WORK TO BE COMPLETED → Every line in the entries where "become" is found should be copied.

DATA EXTRACTS →
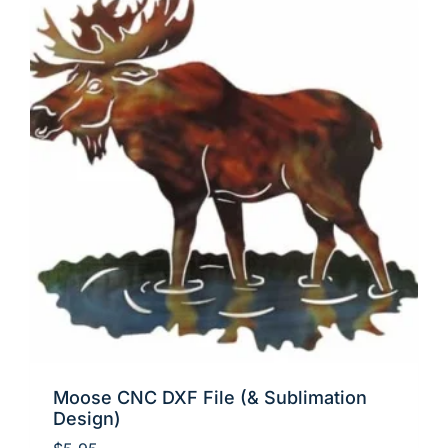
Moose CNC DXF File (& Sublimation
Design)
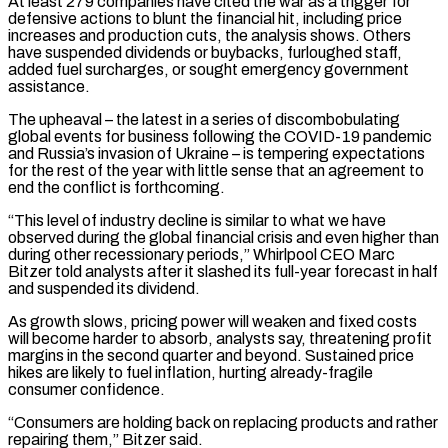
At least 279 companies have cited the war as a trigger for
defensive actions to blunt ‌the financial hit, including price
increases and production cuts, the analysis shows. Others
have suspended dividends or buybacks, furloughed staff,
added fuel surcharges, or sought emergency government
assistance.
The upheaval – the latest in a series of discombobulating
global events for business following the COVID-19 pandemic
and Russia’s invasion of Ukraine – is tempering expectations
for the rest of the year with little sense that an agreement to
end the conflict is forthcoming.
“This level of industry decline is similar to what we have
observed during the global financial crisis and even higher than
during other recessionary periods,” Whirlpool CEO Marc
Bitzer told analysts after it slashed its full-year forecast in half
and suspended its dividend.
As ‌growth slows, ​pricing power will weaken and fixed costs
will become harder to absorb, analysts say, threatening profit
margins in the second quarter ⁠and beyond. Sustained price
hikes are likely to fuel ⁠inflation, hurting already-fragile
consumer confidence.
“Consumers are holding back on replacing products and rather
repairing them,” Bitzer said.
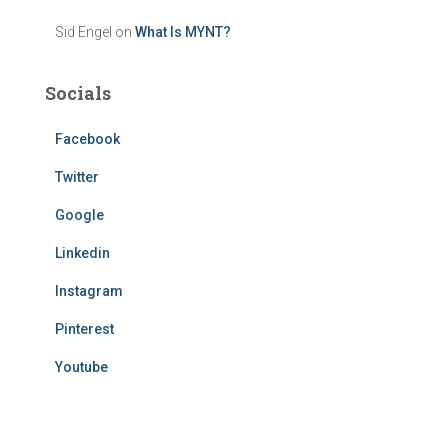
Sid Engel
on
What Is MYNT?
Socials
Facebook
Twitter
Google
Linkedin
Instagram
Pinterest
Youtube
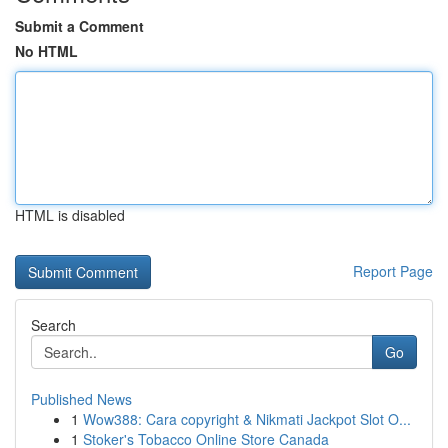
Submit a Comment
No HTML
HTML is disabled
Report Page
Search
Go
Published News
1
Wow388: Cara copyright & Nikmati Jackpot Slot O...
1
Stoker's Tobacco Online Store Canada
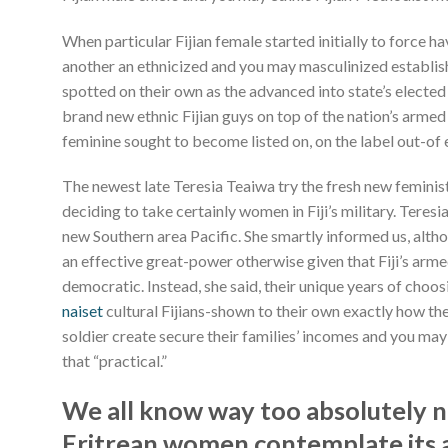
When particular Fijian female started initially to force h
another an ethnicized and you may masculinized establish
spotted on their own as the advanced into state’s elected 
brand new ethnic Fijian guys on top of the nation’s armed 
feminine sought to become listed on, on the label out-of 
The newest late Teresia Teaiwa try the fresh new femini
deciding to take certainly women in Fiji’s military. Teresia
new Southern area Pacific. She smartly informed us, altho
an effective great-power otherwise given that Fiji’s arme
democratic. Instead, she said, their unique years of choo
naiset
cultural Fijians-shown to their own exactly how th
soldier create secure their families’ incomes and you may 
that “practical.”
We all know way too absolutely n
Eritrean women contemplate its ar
* * *
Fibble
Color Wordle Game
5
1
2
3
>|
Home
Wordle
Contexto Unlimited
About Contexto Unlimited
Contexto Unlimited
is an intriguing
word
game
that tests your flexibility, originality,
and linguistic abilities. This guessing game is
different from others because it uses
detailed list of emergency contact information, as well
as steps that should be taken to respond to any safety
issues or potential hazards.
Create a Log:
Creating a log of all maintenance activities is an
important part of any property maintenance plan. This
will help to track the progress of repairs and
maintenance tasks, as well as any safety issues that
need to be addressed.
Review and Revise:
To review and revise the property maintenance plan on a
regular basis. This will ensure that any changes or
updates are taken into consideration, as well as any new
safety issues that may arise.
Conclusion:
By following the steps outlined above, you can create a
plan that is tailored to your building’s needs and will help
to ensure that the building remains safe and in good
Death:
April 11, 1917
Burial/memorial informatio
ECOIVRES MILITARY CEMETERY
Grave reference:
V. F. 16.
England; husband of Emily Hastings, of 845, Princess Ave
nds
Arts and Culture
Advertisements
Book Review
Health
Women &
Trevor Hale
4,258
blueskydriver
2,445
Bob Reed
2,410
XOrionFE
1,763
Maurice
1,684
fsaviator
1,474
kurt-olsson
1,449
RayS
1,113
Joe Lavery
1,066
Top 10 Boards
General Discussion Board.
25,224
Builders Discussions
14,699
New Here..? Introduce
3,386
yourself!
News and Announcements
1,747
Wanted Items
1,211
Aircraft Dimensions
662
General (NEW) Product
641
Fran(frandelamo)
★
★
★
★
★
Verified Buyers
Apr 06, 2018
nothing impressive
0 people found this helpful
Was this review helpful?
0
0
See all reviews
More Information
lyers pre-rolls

WRITTEN REPLY →
will become harder to absorb, analysts say, threatening profit
feminine sought to become listed on, on the label out-of 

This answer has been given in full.